Step 6 — Run the full diagnostic test suite

Once you believe the issue is resolved, run the full testclient test sequence against the affected node. All six tests (Put, Stat, Get, List, Delete, Verify deletion) must pass.

./testclient --addr=<node-host>:<port> --policy=replica3 --size=1048576

Success output ends with:

✓ All tests passed!

Verification

After completing the remediation steps, confirm the following observable outcomes:

  1. Connectivity: testclient prints Connected! within the dial timeout.
  2. Put succeeds: A blob ID is returned and printed as a hex string (e.g., Blob ID: a1b2c3...).
  3. Stat confirms existence: exists=true with a non-zero Size and CreatedAt timestamp.
  4. Get returns correct data: Retrieved byte count matches the uploaded size, and byte-level verification passes (Data verified!).
  5. List includes the blob: The blob ID appears in the List response.
  6. Delete and re-Stat confirm removal: After deletion, Stat returns exists=false or codes.NotFound.
  7. No ERROR lines in logs during the test window:
    kubectl logs <pod-name> --since=2m | grep -i error
    
  8. All cluster nodes healthy: Running testclient against each node in a multi-node deployment all return ✓ All tests passed!.

Rollback

The troubleshooting steps in this runbook are primarily diagnostic and non-destructive. However, if any of the following actions were taken, use the corresponding rollback:

Action takenRollback
Restarted a nodeRestore the previous --seed-nodes, --backend, and --enable-cxl flags before restarting again.
Changed --data-dir or --index-pathRevert to the original paths and restart the node. The BoltDB index must match the data directory it was built against.
Changed chown on data directoryRestore the original ownership: chown -R <original-user> /data/aistore.
Applied a kubectl rollout restartRoll back to the previous pod revision: kubectl rollout undo deployment/<aistore-deployment>.
Deleted a blob during testingBlobs deleted via the Delete RPC cannot be automatically restored. If the blob had a replication policy (replica2, replica3) and the deletion was issued before all replicas were confirmed gone, check peer nodes for surviving copies using Stat with the same blob ID. EC-encoded blobs (ec42, ec82) cannot be reconstructed once the Delete RPC completes successfully across shards.

Escalation

If this runbook does not resolve the issue, escalate with the following information:

Who to contact:

  • Your internal platform or infrastructure team responsible for Nabu Store deployments.
  • For bugs or unexpected gRPC status codes not covered here, open an issue in the project repository referencing the Apache-2.0 licensed AIStore codebase.
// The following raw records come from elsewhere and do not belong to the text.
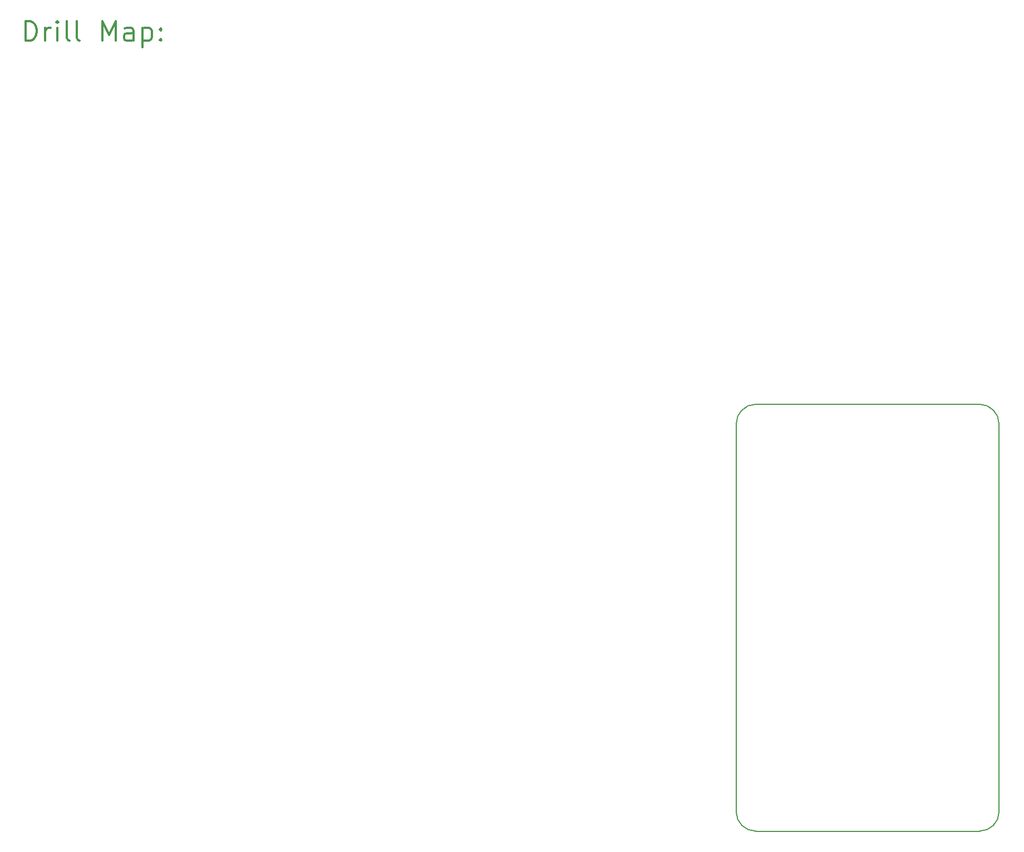
<source format=gbr>
%FSLAX45Y45*%
G04 Gerber Fmt 4.5, Leading zero omitted, Abs format (unit mm)*
G04 Created by KiCad (PCBNEW (5.1.10)-1) date 2022-01-19 13:12:00*
%MOMM*%
%LPD*%
G01*
G04 APERTURE LIST*
%TA.AperFunction,Profile*%
%ADD10C,0.150000*%
%TD*%
%ADD11C,0.200000*%
%ADD12C,0.300000*%
G04 APERTURE END LIST*
D10*
X-250000Y-6000000D02*
X1700000Y-6000000D01*
X-1200000Y-6000000D02*
X-250000Y-6000000D01*
X-1700000Y-6000000D02*
G75*
G02*
X-2000000Y-5700000I0J300000D01*
G01*
X2000000Y-5700000D02*
G75*
G02*
X1700000Y-6000000I-300000J0D01*
G01*
X1700000Y500000D02*
G75*
G02*
X2000000Y200000I0J-300000D01*
G01*
X-2000000Y200000D02*
G75*
G02*
X-1700000Y500000I300000J0D01*
G01*
X-2000000Y-5700000D02*
X-2000000Y200000D01*
X-1200000Y-6000000D02*
X-1700000Y-6000000D01*
X2000000Y200000D02*
X2000000Y-5700000D01*
X-1700000Y500000D02*
X1700000Y500000D01*
D11*
D12*
X-12813571Y6034286D02*
X-12813571Y6334286D01*
X-12742143Y6334286D01*
X-12699286Y6320000D01*
X-12670714Y6291429D01*
X-12656429Y6262857D01*
X-12642143Y6205714D01*
X-12642143Y6162857D01*
X-12656429Y6105714D01*
X-12670714Y6077143D01*
X-12699286Y6048571D01*
X-12742143Y6034286D01*
X-12813571Y6034286D01*
X-12513571Y6034286D02*
X-12513571Y6234286D01*
X-12513571Y6177143D02*
X-12499286Y6205714D01*
X-12485000Y6220000D01*
X-12456429Y6234286D01*
X-12427857Y6234286D01*
X-12327857Y6034286D02*
X-12327857Y6234286D01*
X-12327857Y6334286D02*
X-12342143Y6320000D01*
X-12327857Y6305714D01*
X-12313571Y6320000D01*
X-12327857Y6334286D01*
X-12327857Y6305714D01*
X-12142143Y6034286D02*
X-12170714Y6048571D01*
X-12185000Y6077143D01*
X-12185000Y6334286D01*
X-11985000Y6034286D02*
X-12013571Y6048571D01*
X-12027857Y6077143D01*
X-12027857Y6334286D01*
X-11642143Y6034286D02*
X-11642143Y6334286D01*
X-11542143Y6120000D01*
X-11442143Y6334286D01*
X-11442143Y6034286D01*
X-11170714Y6034286D02*
X-11170714Y6191429D01*
X-11185000Y6220000D01*
X-11213571Y6234286D01*
X-11270714Y6234286D01*
X-11299286Y6220000D01*
X-11170714Y6048571D02*
X-11199286Y6034286D01*
X-11270714Y6034286D01*
X-11299286Y6048571D01*
X-11313571Y6077143D01*
X-11313571Y6105714D01*
X-11299286Y6134286D01*
X-11270714Y6148571D01*
X-11199286Y6148571D01*
X-11170714Y6162857D01*
X-11027857Y6234286D02*
X-11027857Y5934286D01*
X-11027857Y6220000D02*
X-10999286Y6234286D01*
X-10942143Y6234286D01*
X-10913572Y6220000D01*
X-10899286Y6205714D01*
X-10885000Y6177143D01*
X-10885000Y6091429D01*
X-10899286Y6062857D01*
X-10913572Y6048571D01*
X-10942143Y6034286D01*
X-10999286Y6034286D01*
X-11027857Y6048571D01*
X-10756429Y6062857D02*
X-10742143Y6048571D01*
X-10756429Y6034286D01*
X-10770714Y6048571D01*
X-10756429Y6062857D01*
X-10756429Y6034286D01*
X-10756429Y6220000D02*
X-10742143Y6205714D01*
X-10756429Y6191429D01*
X-10770714Y6205714D01*
X-10756429Y6220000D01*
X-10756429Y6191429D01*
M02*

</source>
Information to collect before escalating:

  1. Full node logs from the time of the first error to now:
    kubectl logs <pod-name> --since=1h > aistore-node-logs.txt
    
  2. Node configuration flags — capture the exact startup command, including --node-id, --listen, --data-dir, --index-path, --backend, --seed-nodes, and --enable-cxl.
  3. gRPC error string — the full status code, message, and any trailing metadata returned by the client.
  4. Replication policy in use at the time of failure (none, replica2, replica3, ec42, ec82).
  5. Cluster topology — number of nodes, their addresses, and which nodes (if any) are currently unavailable.
  6. Disk and memory state on the affected node:
    df -h /data/aistore
    free -h
    
  7. Kubernetes events if running on Kubernetes:
    kubectl describe pod <pod-name>
    kubectl get events --sort-by=.lastTimestamp
    
  8. Steps already attempted from this runbook and their outcomes.